Polar equations are math functions given in the form of R= f (θ). To express these functions you use the polar coordinate system. The graph of a polar function R is a curve that consists of points in the form of ( R, θ). Due to the circular aspect of this system, it's easier to graph polar equations using this method.

## Understand Polar Equations

Understand that in the polar coordinate system you denote a point by (R, θ) where R is the polar distance and θ is the polar angle in degrees.

Use radian or degrees to measure θ. To convert radians to degrees, multiply the value by 180/π. For example, π/2 X 180/π = 90 degrees.

Know that there are many curve shapes given by polar equations. Some of these are circles, limacons, cardioids and rose-shaped curves. Limacon curves are in the form R= A ± B sin(θ) and R= A ± B cos(θ) where A and B are constants. Cardioid (heart-shaped) curves are special curves in the limacon family. Rose petalled curves have polar equations in the form of R= A sin(nθ) or R= A cos(nθ). When n is an odd number, the curve has n petals but when n is even the curve has 2n petals.

## Simplify the Graphing of Polar Equations

Look for symmetry when graphing these functions. As an example use the polar equation R=4 sin(θ).You only need to find values for θ between π (Pi) because after π the values repeat since the sine function is symmetrical.

Choose the values of θ that makes R maximum, minimum or zero in the equation. In the example given above R= 4 sin (θ), when θ equals 0 the value for R is 0. So (R, θ) is (0, 0). This is a point of intercept.

Find other intercept points in a similar manner.

## Graph Polar Equations

Consider R= 4 sin(θ) as an example to learn how to graph polar coordinates.

Evaluate the equation for values of (θ) between the interval of 0 and π. Let (θ) equal 0, π /6 , π /4, π /3, π /2, 2π /3, 3π /4, 5π /6 and π. Calculate values for R by substituting these values into the equation.

Use a graphing calculator to determine the values for R. As an example, let (θ) = π /6. Enter into the calculator 4 sin(π /6). The value for R is 2 and the point (R, θ) is (2, π /6). Find R for all the (θ) values in Step 2.
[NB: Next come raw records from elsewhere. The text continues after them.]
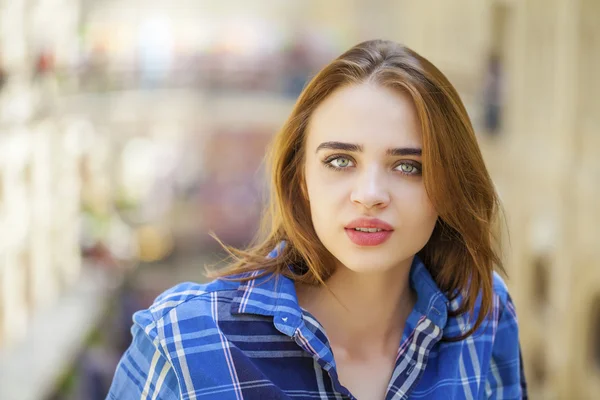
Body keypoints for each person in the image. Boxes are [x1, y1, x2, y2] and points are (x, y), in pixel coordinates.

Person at [107, 40, 527, 400]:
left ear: (449, 184)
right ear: (301, 178)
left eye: (408, 167)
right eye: (340, 161)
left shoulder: (482, 316)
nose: (369, 195)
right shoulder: (183, 343)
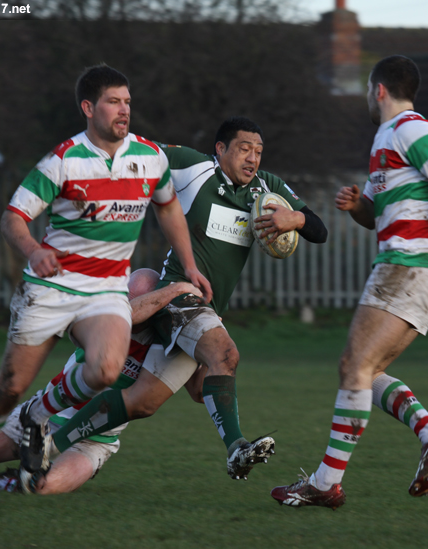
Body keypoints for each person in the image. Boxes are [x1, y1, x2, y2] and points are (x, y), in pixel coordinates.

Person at [0, 65, 211, 509]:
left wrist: (188, 265)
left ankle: (38, 415)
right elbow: (13, 217)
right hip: (51, 288)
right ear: (89, 107)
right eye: (113, 101)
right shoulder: (63, 159)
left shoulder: (149, 156)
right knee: (5, 390)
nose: (124, 110)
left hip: (104, 290)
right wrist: (33, 251)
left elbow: (168, 209)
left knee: (106, 368)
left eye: (127, 101)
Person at [32, 116, 328, 482]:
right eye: (243, 149)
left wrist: (294, 218)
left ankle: (47, 446)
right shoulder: (195, 166)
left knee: (142, 403)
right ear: (220, 150)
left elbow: (320, 229)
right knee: (226, 354)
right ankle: (236, 449)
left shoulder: (267, 191)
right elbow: (141, 155)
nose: (253, 158)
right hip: (180, 296)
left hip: (208, 310)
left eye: (258, 151)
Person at [271, 55, 428, 510]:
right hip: (415, 270)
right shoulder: (385, 140)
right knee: (365, 372)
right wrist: (357, 207)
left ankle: (326, 483)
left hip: (410, 266)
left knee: (352, 365)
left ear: (379, 90)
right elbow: (373, 215)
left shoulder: (411, 129)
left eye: (368, 90)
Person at [0, 270, 206, 502]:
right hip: (39, 422)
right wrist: (174, 289)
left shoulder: (166, 343)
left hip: (94, 442)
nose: (122, 302)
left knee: (43, 487)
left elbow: (196, 393)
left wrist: (208, 353)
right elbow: (131, 312)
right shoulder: (106, 321)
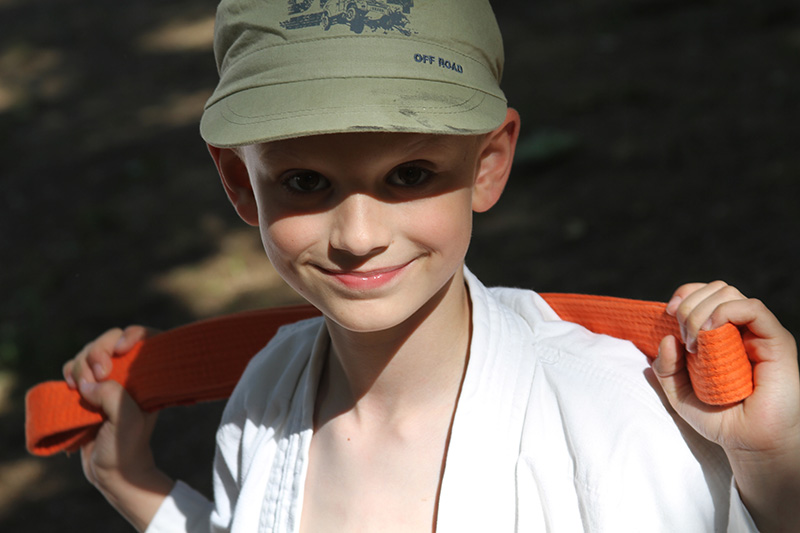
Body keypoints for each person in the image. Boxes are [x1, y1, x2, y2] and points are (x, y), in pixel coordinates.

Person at [62, 0, 800, 531]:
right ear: (238, 182)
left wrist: (773, 465)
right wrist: (133, 482)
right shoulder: (265, 395)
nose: (358, 236)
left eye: (409, 174)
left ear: (489, 163)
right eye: (305, 181)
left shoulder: (611, 424)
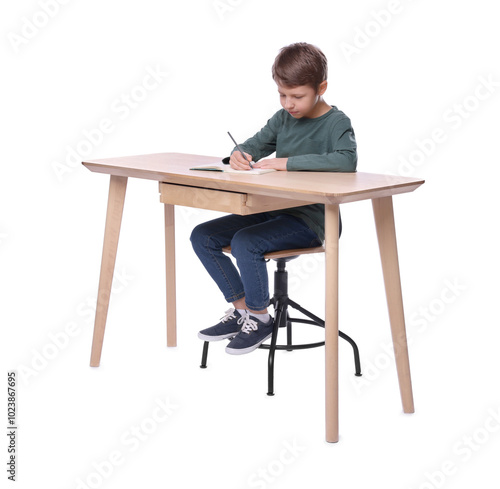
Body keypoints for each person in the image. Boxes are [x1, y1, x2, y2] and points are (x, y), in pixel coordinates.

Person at [190, 42, 357, 355]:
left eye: (297, 96)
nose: (289, 104)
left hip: (313, 220)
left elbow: (346, 161)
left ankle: (261, 317)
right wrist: (239, 154)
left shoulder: (336, 123)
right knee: (202, 236)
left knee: (245, 242)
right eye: (282, 95)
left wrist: (286, 162)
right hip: (273, 209)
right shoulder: (283, 118)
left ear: (321, 88)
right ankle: (244, 312)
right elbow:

Plot the resulting (R, θ ) points from Step 3 which are (0,0), (2, π /6), (2.8, π /4), (3.46,π /3), (4,π /2), (3.46, 2π /3), (2.8, 3π /4), (2, 5π /6), (0, π) on graph paper and connect these points. The graph is a circle with a radius of 2 and center at (0, 2). For better precision in graphing, use polar graph paper.

Graph the equations for limacons, cardioids or any other curve given by a polar equation by following the procedure outlined above.